Personal information
- Full name: Gino Agustín Albertengo
- Date of birth: 4 July 2003 (age 22)
- Place of birth: Egusquiza [es], Santa Fe, Argentina
- Height: 1.79 m (5 ft 10 in)
- Position: Striker

Team information
- Current team: Atlético Rafaela

Youth career
- Atlético Rafaela

Senior career*
- Years: Team / Apps / (Gls)
- 2021–: Atlético Rafaela / 37 / (1)
- 2024: → Unión Sunchales (loan) / 11 / (1)
- 2024: → San Jorge [es] (loan) / – / (–)
- 2025: → San Luis (loan) / 12 / (0)

= Gino Albertengo =

Argentine footballer (born 2003)

Gino Agustín Albertengo (born 4 July 2003) is an Argentine footballer who plays as a striker for Atlético Rafaela.

==Club career==
Born in Egusquiza, Argentina, Albertengo started his career with Atlético Rafaela. He made his senior debut in the Copa Argentina match against Talleres on 2 March 2021 and signed his first professional contract on 29 April 2022.
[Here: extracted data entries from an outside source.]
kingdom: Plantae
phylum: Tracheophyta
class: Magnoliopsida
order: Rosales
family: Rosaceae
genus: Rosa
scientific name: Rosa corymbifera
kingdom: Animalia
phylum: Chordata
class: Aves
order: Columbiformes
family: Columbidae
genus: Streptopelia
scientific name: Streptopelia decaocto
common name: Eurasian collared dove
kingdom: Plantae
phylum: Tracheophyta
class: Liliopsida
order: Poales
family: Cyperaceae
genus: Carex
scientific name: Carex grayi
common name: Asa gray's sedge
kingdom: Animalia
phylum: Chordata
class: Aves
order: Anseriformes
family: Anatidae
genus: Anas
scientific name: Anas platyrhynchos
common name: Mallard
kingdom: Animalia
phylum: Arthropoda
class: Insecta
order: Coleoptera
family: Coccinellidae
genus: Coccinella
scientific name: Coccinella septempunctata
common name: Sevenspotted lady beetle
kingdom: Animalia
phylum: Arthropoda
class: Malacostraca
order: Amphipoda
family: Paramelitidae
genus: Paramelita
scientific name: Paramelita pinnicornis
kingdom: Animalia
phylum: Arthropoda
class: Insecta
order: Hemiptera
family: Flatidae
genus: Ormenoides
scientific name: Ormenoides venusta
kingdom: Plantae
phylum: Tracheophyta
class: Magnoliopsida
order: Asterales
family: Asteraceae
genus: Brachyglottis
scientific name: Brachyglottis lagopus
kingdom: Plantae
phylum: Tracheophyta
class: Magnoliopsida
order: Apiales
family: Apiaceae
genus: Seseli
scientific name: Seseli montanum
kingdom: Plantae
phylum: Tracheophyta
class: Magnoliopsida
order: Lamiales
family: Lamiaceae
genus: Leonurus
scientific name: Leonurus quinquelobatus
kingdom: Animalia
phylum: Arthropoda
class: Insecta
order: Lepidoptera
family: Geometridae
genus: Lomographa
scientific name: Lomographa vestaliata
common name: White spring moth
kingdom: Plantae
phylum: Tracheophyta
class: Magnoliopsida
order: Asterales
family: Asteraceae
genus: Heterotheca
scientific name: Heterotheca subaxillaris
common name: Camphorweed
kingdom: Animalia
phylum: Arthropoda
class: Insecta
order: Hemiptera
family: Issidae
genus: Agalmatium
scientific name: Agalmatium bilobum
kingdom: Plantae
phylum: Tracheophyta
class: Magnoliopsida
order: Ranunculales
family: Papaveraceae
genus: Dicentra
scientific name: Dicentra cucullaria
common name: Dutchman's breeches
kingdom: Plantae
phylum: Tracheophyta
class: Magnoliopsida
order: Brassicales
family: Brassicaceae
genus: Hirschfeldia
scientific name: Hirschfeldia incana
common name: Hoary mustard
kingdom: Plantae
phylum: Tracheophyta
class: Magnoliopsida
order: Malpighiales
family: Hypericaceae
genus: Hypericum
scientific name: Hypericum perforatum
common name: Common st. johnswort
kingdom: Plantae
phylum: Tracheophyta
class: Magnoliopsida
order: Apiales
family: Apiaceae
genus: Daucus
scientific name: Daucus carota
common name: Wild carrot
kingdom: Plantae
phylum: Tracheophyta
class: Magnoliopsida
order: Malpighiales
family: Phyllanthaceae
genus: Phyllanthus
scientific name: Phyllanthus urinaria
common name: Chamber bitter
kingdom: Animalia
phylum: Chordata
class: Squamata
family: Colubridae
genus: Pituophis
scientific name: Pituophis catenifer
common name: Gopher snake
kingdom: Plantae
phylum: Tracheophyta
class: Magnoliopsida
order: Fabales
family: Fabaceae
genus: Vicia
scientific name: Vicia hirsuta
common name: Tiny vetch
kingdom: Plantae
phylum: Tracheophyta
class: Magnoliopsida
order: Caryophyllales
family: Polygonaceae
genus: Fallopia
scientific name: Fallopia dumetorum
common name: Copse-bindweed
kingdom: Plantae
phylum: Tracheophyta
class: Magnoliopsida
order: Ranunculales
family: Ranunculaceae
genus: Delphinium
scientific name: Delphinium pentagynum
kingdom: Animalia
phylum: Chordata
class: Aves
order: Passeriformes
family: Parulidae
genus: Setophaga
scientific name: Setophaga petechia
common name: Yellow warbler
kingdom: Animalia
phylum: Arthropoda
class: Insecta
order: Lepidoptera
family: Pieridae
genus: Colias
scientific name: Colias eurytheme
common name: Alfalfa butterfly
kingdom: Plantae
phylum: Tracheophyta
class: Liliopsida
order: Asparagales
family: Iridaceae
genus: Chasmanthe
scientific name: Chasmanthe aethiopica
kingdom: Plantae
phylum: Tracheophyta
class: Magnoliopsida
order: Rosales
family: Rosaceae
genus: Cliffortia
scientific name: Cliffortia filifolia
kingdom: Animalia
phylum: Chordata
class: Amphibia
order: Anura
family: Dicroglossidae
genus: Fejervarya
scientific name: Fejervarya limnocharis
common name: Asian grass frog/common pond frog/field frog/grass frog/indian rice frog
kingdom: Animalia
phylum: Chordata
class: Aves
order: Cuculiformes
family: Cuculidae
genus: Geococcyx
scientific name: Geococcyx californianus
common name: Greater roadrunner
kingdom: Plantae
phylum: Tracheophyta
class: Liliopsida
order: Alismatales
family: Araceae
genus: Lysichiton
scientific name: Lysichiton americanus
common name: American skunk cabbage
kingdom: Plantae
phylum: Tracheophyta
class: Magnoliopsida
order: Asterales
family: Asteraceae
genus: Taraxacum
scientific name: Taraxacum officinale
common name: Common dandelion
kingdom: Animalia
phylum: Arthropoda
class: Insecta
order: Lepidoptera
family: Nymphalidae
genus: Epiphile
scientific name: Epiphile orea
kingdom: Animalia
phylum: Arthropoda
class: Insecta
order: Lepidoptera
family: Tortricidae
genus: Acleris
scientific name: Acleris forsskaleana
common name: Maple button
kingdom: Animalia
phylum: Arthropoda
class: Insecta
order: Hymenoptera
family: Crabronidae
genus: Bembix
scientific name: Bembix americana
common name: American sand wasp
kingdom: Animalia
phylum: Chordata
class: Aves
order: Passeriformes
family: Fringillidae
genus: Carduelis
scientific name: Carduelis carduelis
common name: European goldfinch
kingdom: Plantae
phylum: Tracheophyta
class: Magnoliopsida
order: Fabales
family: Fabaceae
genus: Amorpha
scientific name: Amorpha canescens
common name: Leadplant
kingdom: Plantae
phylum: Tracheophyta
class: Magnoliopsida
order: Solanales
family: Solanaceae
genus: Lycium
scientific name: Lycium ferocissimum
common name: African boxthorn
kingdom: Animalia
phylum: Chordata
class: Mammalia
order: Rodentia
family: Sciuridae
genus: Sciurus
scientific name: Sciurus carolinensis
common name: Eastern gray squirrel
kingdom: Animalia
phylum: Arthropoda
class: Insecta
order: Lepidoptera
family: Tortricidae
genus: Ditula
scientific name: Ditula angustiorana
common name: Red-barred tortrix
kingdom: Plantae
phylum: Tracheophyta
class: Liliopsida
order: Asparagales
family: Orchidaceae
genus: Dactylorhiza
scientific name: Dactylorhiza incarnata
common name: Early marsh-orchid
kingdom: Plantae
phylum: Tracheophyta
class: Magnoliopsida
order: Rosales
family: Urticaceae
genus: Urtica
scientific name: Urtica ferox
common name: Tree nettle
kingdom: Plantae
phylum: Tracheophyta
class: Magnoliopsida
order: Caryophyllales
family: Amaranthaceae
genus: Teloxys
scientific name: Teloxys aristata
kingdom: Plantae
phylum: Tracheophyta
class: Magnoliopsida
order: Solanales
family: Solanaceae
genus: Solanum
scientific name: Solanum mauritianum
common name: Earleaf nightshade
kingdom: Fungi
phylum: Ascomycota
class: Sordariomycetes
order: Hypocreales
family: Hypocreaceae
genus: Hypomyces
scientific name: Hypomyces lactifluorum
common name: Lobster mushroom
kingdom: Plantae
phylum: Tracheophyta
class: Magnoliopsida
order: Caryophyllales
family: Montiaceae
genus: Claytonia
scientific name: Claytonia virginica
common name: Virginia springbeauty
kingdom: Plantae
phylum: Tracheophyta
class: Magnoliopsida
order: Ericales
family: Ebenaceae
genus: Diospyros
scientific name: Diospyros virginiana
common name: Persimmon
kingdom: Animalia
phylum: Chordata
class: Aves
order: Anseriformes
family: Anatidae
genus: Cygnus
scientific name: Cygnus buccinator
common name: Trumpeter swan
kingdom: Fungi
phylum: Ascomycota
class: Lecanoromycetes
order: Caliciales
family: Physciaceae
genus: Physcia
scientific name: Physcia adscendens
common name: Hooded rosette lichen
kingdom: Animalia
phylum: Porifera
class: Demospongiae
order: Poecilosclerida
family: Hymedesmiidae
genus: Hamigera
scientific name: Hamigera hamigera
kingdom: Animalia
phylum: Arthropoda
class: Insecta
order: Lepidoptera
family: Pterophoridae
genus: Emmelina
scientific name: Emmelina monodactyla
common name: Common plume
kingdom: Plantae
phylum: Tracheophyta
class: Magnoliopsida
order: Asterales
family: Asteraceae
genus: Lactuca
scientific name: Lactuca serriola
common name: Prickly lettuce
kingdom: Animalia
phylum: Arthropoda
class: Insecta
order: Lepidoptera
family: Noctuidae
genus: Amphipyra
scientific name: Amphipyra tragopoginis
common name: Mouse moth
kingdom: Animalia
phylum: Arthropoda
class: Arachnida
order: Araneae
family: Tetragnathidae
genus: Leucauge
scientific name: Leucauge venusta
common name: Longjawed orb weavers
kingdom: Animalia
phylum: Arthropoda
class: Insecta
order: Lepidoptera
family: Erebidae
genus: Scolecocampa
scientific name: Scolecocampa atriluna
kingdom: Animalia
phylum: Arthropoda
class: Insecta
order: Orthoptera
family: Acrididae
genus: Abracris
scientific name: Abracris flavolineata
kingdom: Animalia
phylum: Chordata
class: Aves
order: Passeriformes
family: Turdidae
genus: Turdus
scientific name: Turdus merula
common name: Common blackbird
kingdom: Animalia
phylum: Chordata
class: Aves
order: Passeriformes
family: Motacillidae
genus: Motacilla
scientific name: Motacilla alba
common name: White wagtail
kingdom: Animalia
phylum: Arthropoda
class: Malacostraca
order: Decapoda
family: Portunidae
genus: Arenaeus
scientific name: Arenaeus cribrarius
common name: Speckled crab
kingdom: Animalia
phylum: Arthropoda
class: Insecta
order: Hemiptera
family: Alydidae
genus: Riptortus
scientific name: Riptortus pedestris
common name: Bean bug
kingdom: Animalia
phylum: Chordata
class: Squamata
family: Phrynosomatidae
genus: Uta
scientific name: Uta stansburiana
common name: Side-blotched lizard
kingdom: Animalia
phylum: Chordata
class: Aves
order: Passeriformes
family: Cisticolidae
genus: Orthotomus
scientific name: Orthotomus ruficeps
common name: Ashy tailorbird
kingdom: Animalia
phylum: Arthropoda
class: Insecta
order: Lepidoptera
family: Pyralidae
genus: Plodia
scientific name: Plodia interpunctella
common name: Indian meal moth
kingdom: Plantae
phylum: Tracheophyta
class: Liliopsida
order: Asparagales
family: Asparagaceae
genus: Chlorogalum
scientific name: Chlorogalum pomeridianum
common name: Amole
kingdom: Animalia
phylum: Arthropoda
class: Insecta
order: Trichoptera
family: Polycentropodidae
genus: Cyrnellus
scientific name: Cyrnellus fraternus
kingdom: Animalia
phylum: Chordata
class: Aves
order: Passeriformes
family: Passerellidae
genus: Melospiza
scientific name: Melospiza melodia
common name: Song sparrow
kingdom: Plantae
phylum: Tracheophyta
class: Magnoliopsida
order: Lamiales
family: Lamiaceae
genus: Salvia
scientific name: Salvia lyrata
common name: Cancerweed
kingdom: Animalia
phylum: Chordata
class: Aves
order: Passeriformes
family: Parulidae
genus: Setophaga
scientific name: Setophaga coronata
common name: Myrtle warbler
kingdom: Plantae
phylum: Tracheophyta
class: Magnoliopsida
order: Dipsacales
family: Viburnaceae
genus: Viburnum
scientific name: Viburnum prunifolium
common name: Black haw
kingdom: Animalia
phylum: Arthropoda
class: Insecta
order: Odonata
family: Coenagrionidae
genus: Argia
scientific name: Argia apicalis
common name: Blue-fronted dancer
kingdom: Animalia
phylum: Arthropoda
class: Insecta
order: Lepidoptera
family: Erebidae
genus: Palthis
In 2024, Albertengo had stints on loan with Unión de Sunchales and San Jorge. In January 2025, he moved to Chile and joined San Luis de Quillota on a one-year loan.

==Personal life==
Gino is the younger brother of the professional footballers Mauro and Lucas Albertengo. His brother Martín played football at amateur level in the Liga Rafaelina.